Ex-porsche chief financial officer convicted of loan fraud

ex-porsche chief financial officer convicted of loan fraud

The chamber had come to the conclusion that the information for the loan had not been correct, the presiding judge said in the verdict on tuesday in stuttgart. A co-defendant manager was also fined. The defense had pleaded for acquittal.

The public prosecutor’s office had demanded a custodial sentence of one year for harter. She had accused him of skimping on payments in order to get a loan. In concrete terms, this was about the takeover battle between the porsche umbrella company and volkswagen. Harter intends to appeal, as his lawyers explained.

In spring 2009, the french bank BNP paribas was involved in the follow-up financing of a 10-billion-euro loan. The credit institution itself did not feel damaged. However, the presiding judge emphasized that this was not decisive for the verdict. "It is irrelevant whether the false statements actually had an effect."

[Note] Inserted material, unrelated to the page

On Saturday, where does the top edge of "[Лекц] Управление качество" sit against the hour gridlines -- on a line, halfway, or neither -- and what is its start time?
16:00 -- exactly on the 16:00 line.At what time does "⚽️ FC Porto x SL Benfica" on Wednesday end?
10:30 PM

During the trial, the prosecution and the defense had always disputed the timing of harter’s credit disclosures. When the disputed information arrived, the bank had long since made its decision, the defense had argued. The prosecution saw things differently – as did the court. On tuesday, the court described the information as "relevant to the decision".

The court also found that harter and the bankers had understood the same thing in terms of central business management concepts. Harter had always denied this. The decisive factor in granting the loan was the future cash requirement that porsche needed to take over the remaining shares in VW – and the manager had simply underestimated this requirement. The presiding judge emphasized that the false statements were "no mere bagatelle".

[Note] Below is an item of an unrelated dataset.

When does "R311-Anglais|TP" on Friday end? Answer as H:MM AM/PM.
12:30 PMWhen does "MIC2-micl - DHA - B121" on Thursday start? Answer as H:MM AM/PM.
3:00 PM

Even after the verdict, harter is not out of legal trouble: he and his former boss wendelin wiedeking still have to reckon with a lawsuit for market manipulation. The charges have already been filed.

In the current case, however, the numerous technical terms – also at the chamber – had caused unnecessary confusion, said the presiding judge. "We had said right then "cash out of pocket", then it would have been easier for all involved."